Hubert Védrine : Bien sûr, et c’est pour cette raison que la France a jugé indispensable que Saddam Hussein entende directement et lui-même la position de la France par la voix d’un envoyé spécial muni dans ce but d’un message du Président de la République. Car Saddam Hussein n’a depuis longtemps presque plus aucun contact avec les chefs d’État, ni du monde arabe ni du monde occidental. Et, le passé l’a prouvé, il peut commettre d’immenses erreurs de jugement.

Paris-Match : Quelles seraient les répercussions au Moyen-Orient d’un pouvoir irakiens fragilité ?
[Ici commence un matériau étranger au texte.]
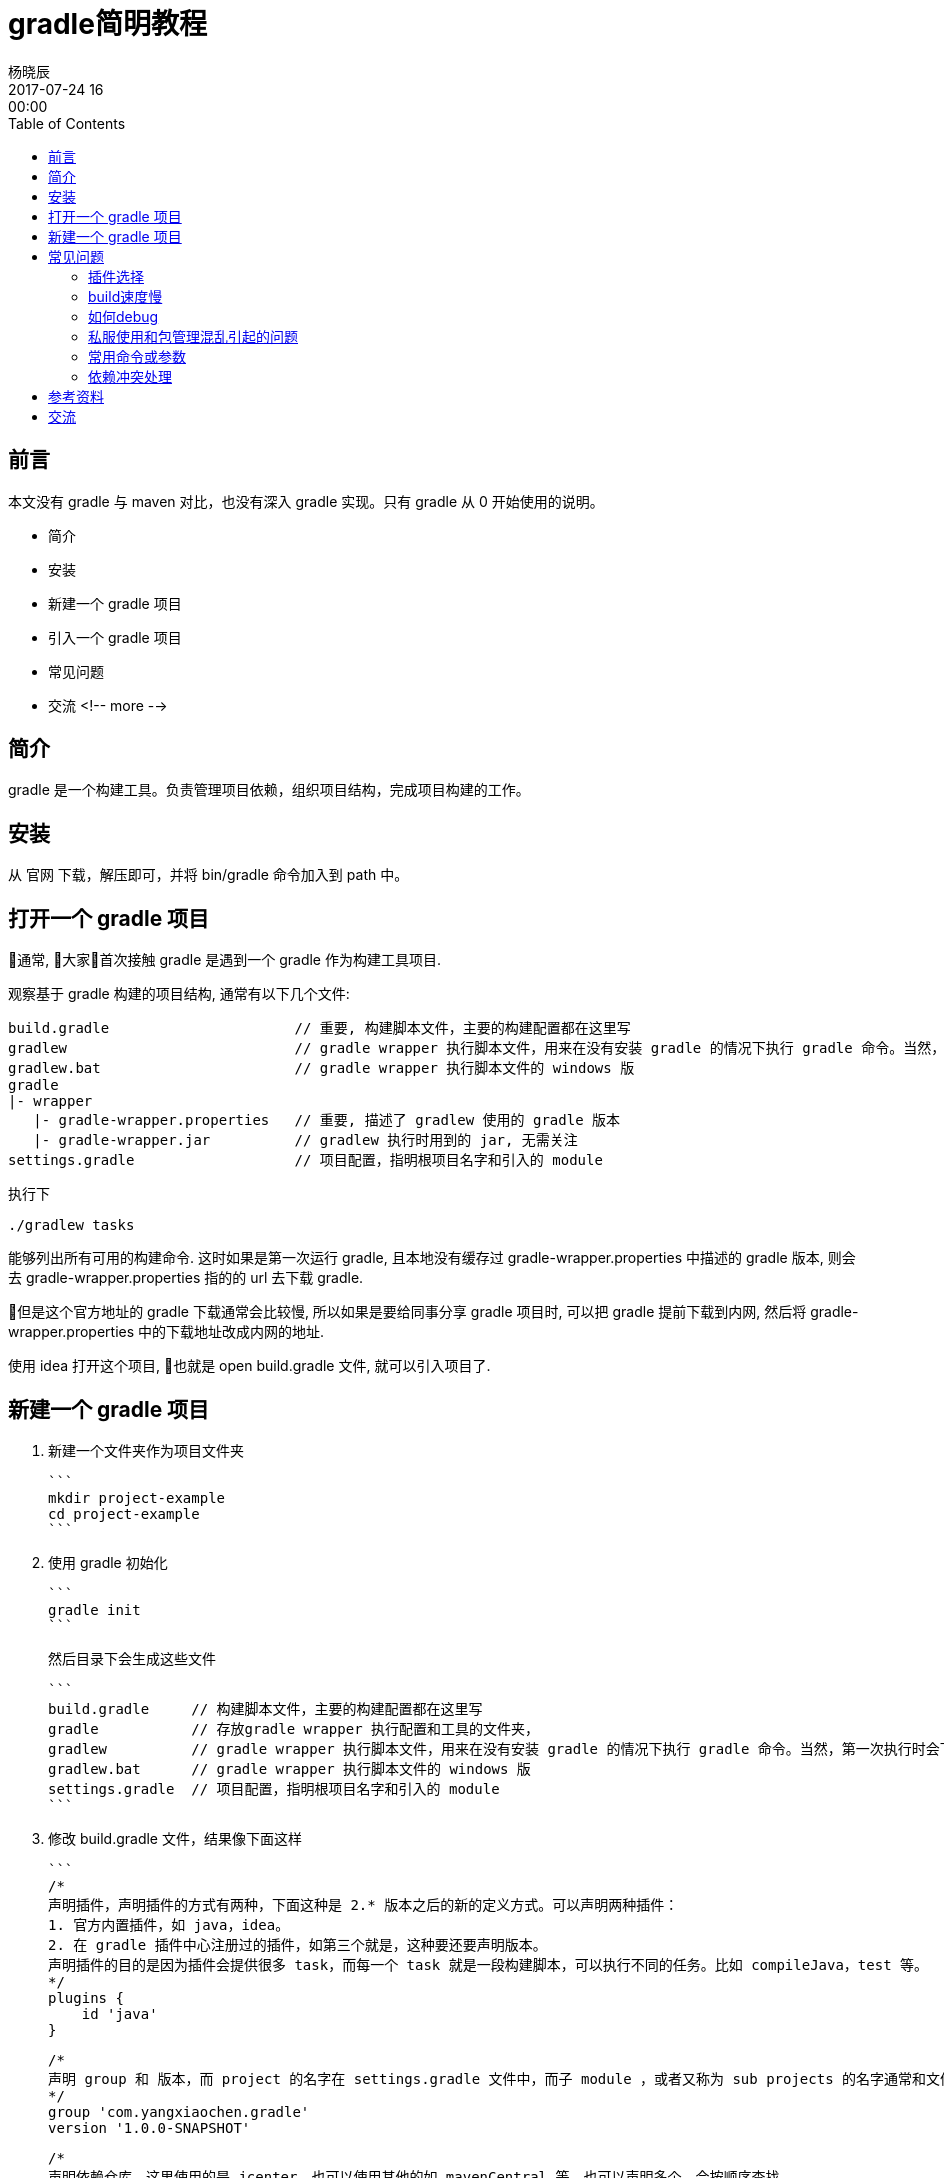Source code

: = gradle简明教程
杨晓辰
2017-07-24 16:00:00
:toc: left
:toclevels: 4
:icons: font
:jbake-type: post
:jbake-tags: java, gradle, groovy
:jbake-status: published

## 前言

本文没有 gradle 与 maven 对比，也没有深入 gradle 实现。只有 gradle 从 0 开始使用的说明。

* 简介
* 安装
* 新建一个 gradle 项目
* 引入一个 gradle 项目
* 常见问题
* 交流
<!-- more -->

## 简介

gradle 是一个构建工具。负责管理项目依赖，组织项目结构，完成项目构建的工作。

## 安装

从 官网 下载，解压即可，并将 bin/gradle 命令加入到 path 中。

== 打开一个 gradle 项目

通常, 大家首次接触 gradle 是遇到一个 gradle 作为构建工具项目.

观察基于 gradle 构建的项目结构, 通常有以下几个文件:

----
build.gradle                      // 重要, 构建脚本文件，主要的构建配置都在这里写
gradlew                           // gradle wrapper 执行脚本文件，用来在没有安装 gradle 的情况下执行 gradle 命令。当然，第一次执行时会下载 gradle。
gradlew.bat                       // gradle wrapper 执行脚本文件的 windows 版
gradle                            
|- wrapper
   |- gradle-wrapper.properties   // 重要, 描述了 gradlew 使用的 gradle 版本
   |- gradle-wrapper.jar          // gradlew 执行时用到的 jar, 无需关注
settings.gradle                   // 项目配置，指明根项目名字和引入的 module
----

执行下

----
./gradlew tasks
----

能够列出所有可用的构建命令. 这时如果是第一次运行 gradle, 且本地没有缓存过 gradle-wrapper.properties 中描述的 gradle 版本, 则会去 gradle-wrapper.properties 指的的 url 去下载 gradle.

但是这个官方地址的 gradle 下载通常会比较慢, 所以如果是要给同事分享 gradle 项目时, 可以把 gradle 提前下载到内网, 然后将 gradle-wrapper.properties 中的下载地址改成内网的地址.

使用 idea 打开这个项目, 也就是 open build.gradle 文件, 就可以引入项目了.

## 新建一个 gradle 项目

1. 新建一个文件夹作为项目文件夹

   ```
   mkdir project-example
   cd project-example
   ```

2. 使用 gradle 初始化

   ```
   gradle init
   ```

   然后目录下会生成这些文件

   ```
   build.gradle     // 构建脚本文件，主要的构建配置都在这里写
   gradle           // 存放gradle wrapper 执行配置和工具的文件夹，
   gradlew          // gradle wrapper 执行脚本文件，用来在没有安装 gradle 的情况下执行 gradle 命令。当然，第一次执行时会下载 gradle。
   gradlew.bat      // gradle wrapper 执行脚本文件的 windows 版
   settings.gradle  // 项目配置，指明根项目名字和引入的 module
   ```

3. 修改 build.gradle 文件，结果像下面这样

   ```
   /*
   声明插件，声明插件的方式有两种，下面这种是 2.* 版本之后的新的定义方式。可以声明两种插件：
   1. 官方内置插件，如 java，idea。
   2. 在 gradle 插件中心注册过的插件，如第三个就是，这种要还要声明版本。
   声明插件的目的是因为插件会提供很多 task，而每一个 task 就是一段构建脚本，可以执行不同的任务。比如 compileJava，test 等。
   */
   plugins {
       id 'java'
   }

   /*
   声明 group 和 版本，而 project 的名字在 settings.gradle 文件中，而子 module ，或者又称为 sub projects 的名字通常和文件夹名字一样。
   */
   group 'com.yangxiaochen.gradle'
   version '1.0.0-SNAPSHOT'

   /*
   声明依赖仓库，这里使用的是 jcenter，也可以使用其他的如 mavenCentral 等。也可以声明多个，会按顺序查找。
   */
   repositories {
       jcenter()
   }

   /*
   声明依赖
   */
   dependencies {
       compile 'org.slf4j:slf4j-api:1.7.21'
       testCompile 'junit:junit:4.12'
   }
   ```

   编辑 settings.gradle 文件如下，声明了project name
   ```
   rootProject.name = 'project-example'
   // include 'sub-project'
   ```
4. 用 idea open build.gradle 文件.



## 常见问题

### 插件选择

内置插件都在官方文档中有说明，除了内置插件外, 可以 [Search Gradle plugins](https://plugins.gradle.org/)，gradle 插件的官方仓库。

### build速度慢

速度慢一般来说是依赖更新慢，因为众所周知的原因，国内使用国外的仓库速度并不乐观，所以可以替换`repositories`, 使用阿里云的仓库

```
repositories {
  maven {
  	url "http://maven.aliyun.com/nexus/content/groups/public"
  }
}
```

再者, 有的同学使用私服, 可能是公司搭建的. 这个有时候会有不稳定, 且有时需要认证的情况. 看稍后的章节.

### 如何debug

gradle 运行中的提示并不算很友好, 尤其在链接仓库和下载jar包时, 在连接有问题的时候, 经常没有提示(新版本的可能好一些.)

经常使用

```
gradle idea -i
gradle idea -id

还可以加入 --no-daemon 参数来避免daemon启动产生的日志干扰
gradle idea -id --no-daemon
一般来说就能定位到构建问题.
```

来获取更多的信息. 比较常见的卡住是因为`仓库链接不上`, `jar包下载链接不上, 又不返回 response (私有仓库偶尔有问题)`, `资源下载缓慢`, `仓库需要认证登陆`

* 仓库连接不上: 检查仓库地址, 检查网络.
* 资源无法连接又没有response: 这种通常会在上面打出的日志中体现, 请求一个 url 便没有响应.
* 下载缓慢: 更换仓库, 或者忍耐下第一次, 以后会好很多

在 IDEA 刷新有问题时, 可以执行这个命令debug, 一般这个命令能成功, 那么 IDEA 刷新通常也能成功. (请注意版本问题, 命令行里执行的 gradle 版本需要跟 IDEA 里配置的 gradle 版本一致)

### 私服使用和包管理混乱引起的问题

私服使用中会有以下问题: 

1. 不稳定, 偶尔服务无响应.

2. 配置出错, 无法 proxy maven 主仓库. 或者出现私服中存在第三方包但是却不完整到时无法下载.

   一般来说会尝试把第三方仓库配置到私服之前:

   ```
   maven {
     url "http://maven.aliyun.com/nexus/content/groups/public"
   }

   maven {
     url "http://你家私服地址/"
     credentials {
       username "xxx"
       password "xxx"
     }
     authentication {
     	basic(BasicAuthentication)
     }
   }
   ```

   这样先去第三方查找, 再到私服查找.

3. 私服有认证. 可以参照第二条私服的认证方式. 其中

   ```
     authentication {
     	basic(BasicAuthentication)
     }
   ```

   是可选填的, 不填的话会自动识别认证方式.

4. 打包方式不完整. 有的同学上传包的时候虽然包含了编译后的jar包, pom文件, 但是有时却没有把source包上传, gradle 默认是会下载source的, 如果没有, 私服返回404还好, 最怕会卡主(遇到过私服虽然没有这个文件却迟迟不返回response的情况.), 所以, 如果遇到这种问题, 可以: 

   ```
   idea {
   	module {
   		downloadJavadoc = false
   		downloadSources = false
   	}
   }
   ```

   不让 IDEA 刷新的时候下载源码和文档, 万不得已还是不要用.

### 常用命令或参数

`--refresh-dependencies`   刷新依赖，刷新那些SNAPSHOT的依赖，类似于 maven 的 -U 参数

`gradle tasks` 列出所有可执行的task

`gradle tasks --all` 列出所有可执行的task, 并附加上 mudole

`gradle help --task taskName`  查看一个task的帮助, 不过并不是所有task都有, 因为task都是可以自己来实现的.

`gradle idea -id` 用来debug IDEA进行刷新时遇到的问题, 一般这个任务能成功, 刷新就能成功. 注意使用的 gradle 版本要一致.

`--no-daemon` 不是使用daemon进行构建. daemon的作用是不用每次 build 都再启动一个进程, 节省时间. 但却会在我们 debug 问题的时候不停的生产日志, 产生干扰.

### 依赖冲突处理

可以通过命令来查看一个项目的依赖

```shell
gradle webapp:dependencies --configuration=compile
```

不同于maven的**最近**原则，gradle 依赖使用的是**最新**原则. 比如你构建处于依赖顶层的 module , 那么版本会优先使用这个顶层module 的`build.grale` 中定义的版本. 所以可以在顶层module 中强制定义版本

依赖排除, 通常可以使用

```
compile("org.springframework.boot:spring-boot-starter-web") {
    exclude module: "spring-boot-starter-logging"
}
```

这样的语法, 还有更为粗暴直接的: 

```
configurations {
    all*.exclude group: 'ch.qos.logback', module: 'logback-classic'
    all*.exclude group: 'ch.qos.logback', module: 'logback-core'
}
```
## 参考资料

官方文档相当的详细，且附有很多example，配合 gradle 安装包里的 example 源文件阅读

## 交流

欢迎加入群 661035226，gradle，spring，activiti 交流
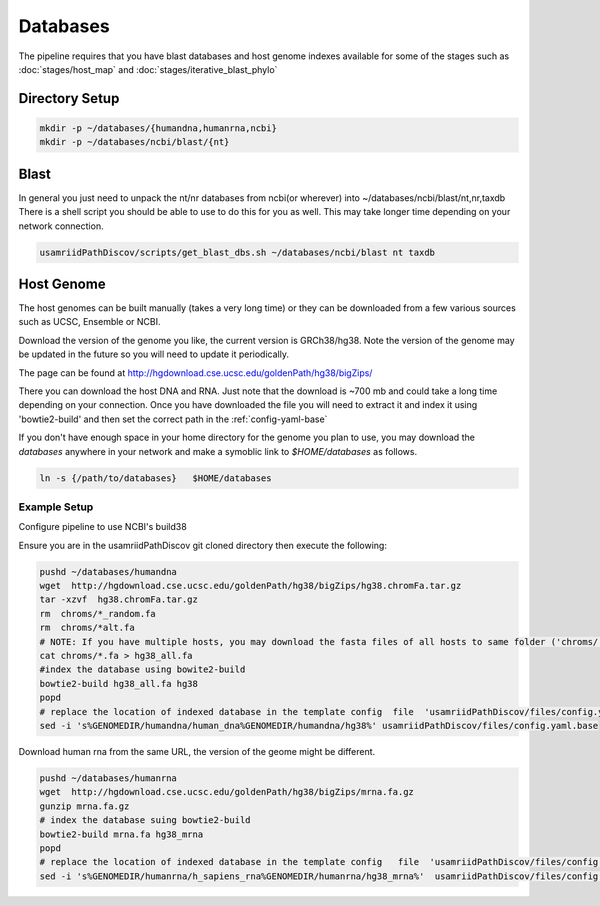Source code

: =========
Databases
=========

The pipeline requires that you have blast databases and host genome indexes available for some of the stages such as :doc:`stages/host_map` and :doc:`stages/iterative_blast_phylo`

Directory Setup
===============

.. code-block:: bash
    
    mkdir -p ~/databases/{humandna,humanrna,ncbi}
    mkdir -p ~/databases/ncbi/blast/{nt}

Blast
=====

In general you just need to unpack the nt/nr databases from ncbi(or wherever) into ~/databases/ncbi/blast/nt,nr,taxdb
There is a shell script you should be able to use to do this for you as well.
This may take longer time depending on your network connection.

.. code-block:: bash

    usamriidPathDiscov/scripts/get_blast_dbs.sh ~/databases/ncbi/blast nt taxdb

Host Genome
===========

The host genomes can be built manually (takes a very long time) or they can be downloaded from a few various sources such as UCSC, Ensemble or NCBI.

Download the version of the genome you like, the current version is GRCh38/hg38. Note the version of the genome may be updated in the future so you will need to update it periodically.

The page can be found at http://hgdownload.cse.ucsc.edu/goldenPath/hg38/bigZips/

There you can download the host DNA and RNA. Just note that the download is ~700 mb  and could take a long time depending on your connection. Once you have downloaded the file you will need to extract it and index it using 'bowtie2-build' and then set the correct path in the :ref:`config-yaml-base`

If you don't have enough space in your home directory for the genome you plan to use, you may download the `databases` anywhere in your network and make a symoblic link to `$HOME/databases`
as follows.

.. code-block:: bash
      
     ln -s {/path/to/databases}   $HOME/databases

Example Setup
-------------

Configure pipeline to use NCBI's build38

Ensure you are in the usamriidPathDiscov git cloned directory then execute the following:

.. code-block:: bash

    pushd ~/databases/humandna
    wget  http://hgdownload.cse.ucsc.edu/goldenPath/hg38/bigZips/hg38.chromFa.tar.gz
    tar -xzvf  hg38.chromFa.tar.gz
    rm  chroms/*_random.fa
    rm  chroms/*alt.fa
    # NOTE: If you have multiple hosts, you may download the fasta files of all hosts to same folder ('chroms/') and concatinate as show below. You may also modify the names accordingly, exmaple instead of hg38, you may name  'allHost.fa'
    cat chroms/*.fa > hg38_all.fa
    #index the database using bowite2-build
    bowtie2-build hg38_all.fa hg38
    popd
    # replace the location of indexed database in the template config  file  'usamriidPathDiscov/files/config.yaml.base'
    sed -i 's%GENOMEDIR/humandna/human_dna%GENOMEDIR/humandna/hg38%' usamriidPathDiscov/files/config.yaml.base

Download human rna from the same URL, the version of the geome might be different.

.. code-block:: bash
   
   pushd ~/databases/humanrna
   wget  http://hgdownload.cse.ucsc.edu/goldenPath/hg38/bigZips/mrna.fa.gz 
   gunzip mrna.fa.gz
   # index the database suing bowtie2-build
   bowtie2-build mrna.fa hg38_mrna
   popd
   # replace the location of indexed database in the template config   file  'usamriidPathDiscov/files/config.yaml.base'
   sed -i 's%GENOMEDIR/humanrna/h_sapiens_rna%GENOMEDIR/humanrna/hg38_mrna%'  usamriidPathDiscov/files/config.yaml.base
   


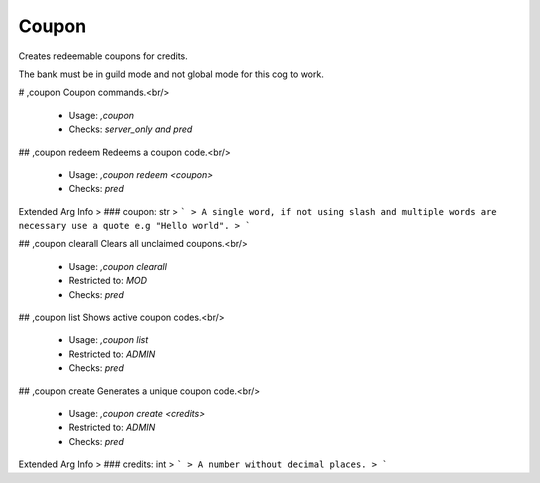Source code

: Coupon
======

Creates redeemable coupons for credits.

The bank must be in guild mode and not global mode for this cog to work.

# ,coupon
Coupon commands.<br/>
 - Usage: `,coupon`
 - Checks: `server_only and pred`


## ,coupon redeem
Redeems a coupon code.<br/>
 - Usage: `,coupon redeem <coupon>`
 - Checks: `pred`
Extended Arg Info
> ### coupon: str
> ```
> A single word, if not using slash and multiple words are necessary use a quote e.g "Hello world".
> ```


## ,coupon clearall
Clears all unclaimed coupons.<br/>
 - Usage: `,coupon clearall`
 - Restricted to: `MOD`
 - Checks: `pred`


## ,coupon list
Shows active coupon codes.<br/>
 - Usage: `,coupon list`
 - Restricted to: `ADMIN`
 - Checks: `pred`


## ,coupon create
Generates a unique coupon code.<br/>
 - Usage: `,coupon create <credits>`
 - Restricted to: `ADMIN`
 - Checks: `pred`
Extended Arg Info
> ### credits: int
> ```
> A number without decimal places.
> ```


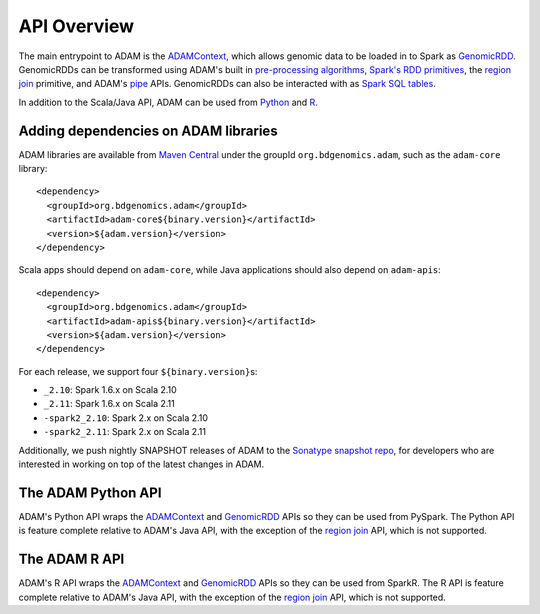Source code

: API Overview
============

The main entrypoint to ADAM is the `ADAMContext <#adam-context>`__,
which allows genomic data to be loaded in to Spark as
`GenomicRDD <#genomic-rdd>`__. GenomicRDDs can be transformed using
ADAM's built in `pre-processing algorithms <#algorithms>`__, `Spark's
RDD primitives <#transforming>`__, the `region join <#join>`__
primitive, and ADAM's `pipe <#pipes>`__ APIs. GenomicRDDs can also be
interacted with as `Spark SQL tables <#sql>`__.

In addition to the Scala/Java API, ADAM can be used from
`Python <#python>`__ and `R <#r>`__.

Adding dependencies on ADAM libraries
-------------------------------------

ADAM libraries are available from `Maven
Central <http://search.maven.org>`__ under the groupId
``org.bdgenomics.adam``, such as the ``adam-core`` library:

::

    <dependency>
      <groupId>org.bdgenomics.adam</groupId>
      <artifactId>adam-core${binary.version}</artifactId>
      <version>${adam.version}</version>
    </dependency>

Scala apps should depend on ``adam-core``, while Java applications
should also depend on ``adam-apis``:

::

    <dependency>
      <groupId>org.bdgenomics.adam</groupId>
      <artifactId>adam-apis${binary.version}</artifactId>
      <version>${adam.version}</version>
    </dependency>

For each release, we support four ``${binary.version}``\ s:

-  ``_2.10``: Spark 1.6.x on Scala 2.10
-  ``_2.11``: Spark 1.6.x on Scala 2.11
-  ``-spark2_2.10``: Spark 2.x on Scala 2.10
-  ``-spark2_2.11``: Spark 2.x on Scala 2.11

Additionally, we push nightly SNAPSHOT releases of ADAM to the `Sonatype
snapshot
repo <https://oss.sonatype.org/content/repositories/snapshots/org/bdgenomics/adam/>`__,
for developers who are interested in working on top of the latest
changes in ADAM.

The ADAM Python API
-------------------

ADAM's Python API wraps the `ADAMContext <#adam-context>`__ and
`GenomicRDD <#genomic-rdd>`__ APIs so they can be used from PySpark. The
Python API is feature complete relative to ADAM's Java API, with the
exception of the `region join <#join>`__ API, which is not supported.

The ADAM R API
--------------

ADAM's R API wraps the `ADAMContext <#adam-context>`__ and
`GenomicRDD <#genomic-rdd>`__ APIs so they can be used from SparkR. The
R API is feature complete relative to ADAM's Java API, with the
exception of the `region join <#join>`__ API, which is not supported.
Hubert Védrine : Cette région demeure potentiellement explosive : problème kurde, enjeux pétroliers, changements encore incertains en Iran, asphyxie du processus de paix. Déstabiliser en plus l’Irak serait irresponsable. C’est pourquoi tous les dirigeants arabes souhaitent l’application des résolutions de l’Onu, mais étaient aussi hostiles à des frappes militaires contre l’Irak. Jusqu’où, en effet, irait l’onde de choc ? Limiter la capacité agressive de l’Irak, voilà la vraie préoccupation des pays arabes. La France, elle aussi, s’est interrogée publiquement sur l’opportunité, l’utilité et les conséquences d’une action militaire contre l’Irak. Rappelons que, en sept ans de travail sur le territoire irakien, l’Unscom est parvenue à démanteler plus d’armes que ce qui a été détruit pendant la guerre ! L’Unscom a imposé au pouvoir irakien la surveillance permanente de près de 300 établissements, et de plus de 60 sites. Il faut poursuivre dans cette voie pour les armes chimiques et bactériologiques, ce qui deviendrait impossible en cas de frappe.